CONNECTIONS: What do the angels, the liberty statue, and the discarded crowns suggest about the artist’s view of the events of 1848? Do you think this illustration was created before or after the collapse of the revolution in France? Why?

The moderate republicans, willing to provide only temporary relief, wanted no such thing. The resulting compromise set up national workshops — soon to become little more than a vast program of pick-and-shovel public works — and established a special commission under Blanc to “study the question.” This satisfied no one. The national workshops were, however, better than nothing. An army of desperate poor from the French provinces and even from foreign countries streamed into Paris to sign up for the workshops. As the economic crisis worsened, the number enrolled in the workshops soared.
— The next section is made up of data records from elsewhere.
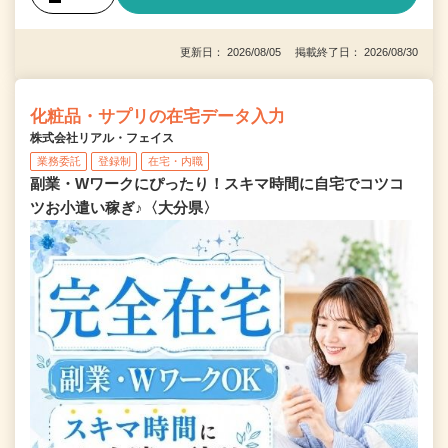
更新日： 2026/08/05 掲載終了日： 2026/08/30
化粧品・サプリの在宅データ入力
株式会社リアル・フェイス
業務委託
登録制
在宅・内職
副業・Wワークにぴったり！スキマ時間に自宅でコツコ
ツお小遣い稼ぎ♪〈大分県〉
While the Paris workshops grew, the French people went to the election polls in late April. The result was a bitter loss for the republicans. Voting in most cases for the first time, the people of France elected to the new 900-person Constituent Assembly 500 monarchists and conservatives, only about 270 moderate republicans, and just 80 radicals or socialists.

The new government’s executive committee dropped Blanc and thereafter included no representative of the Parisian working class. Fearing that their socialist hopes were about to be dashed, artisans and unskilled workers invaded the Constituent Assembly on May 15 and tried to proclaim a new revolutionary state. The government used the middle-class National Guard to squelch this uprising. As the workshops continued to fill and grow more radical, the fearful but powerful propertied classes in the Assembly took the offensive. On June 22, the government dissolved the workshops in Paris, giving the workers the choice of joining the army or going to workshops in the provinces.
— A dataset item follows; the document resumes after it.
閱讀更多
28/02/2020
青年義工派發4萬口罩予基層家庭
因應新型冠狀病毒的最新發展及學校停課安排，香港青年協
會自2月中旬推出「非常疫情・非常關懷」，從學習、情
A spontaneous and violent uprising followed. Barricades sprang up again in the narrow streets of Paris, and a terrible class war began. After three terrible “June Days” of street fighting and the death or injury of more than ten thousand people, the republican army under General Louis Cavaignac stood triumphant in a sea of working-class blood and hatred.

The revolution in France thus ended in spectacular failure. The February coalition of the middle and working classes had in four short months become locked in mortal combat. In place of a generous democratic republic, the Constituent Assembly completed a constitution featuring a strong executive. This allowed Louis Napoleon, nephew of Napoleon Bonaparte, to win a landslide victory in the election of December 1848. The appeal of his great name as well as the desire of the propertied classes for order at any cost had led to what would become a semi-authoritarian regime.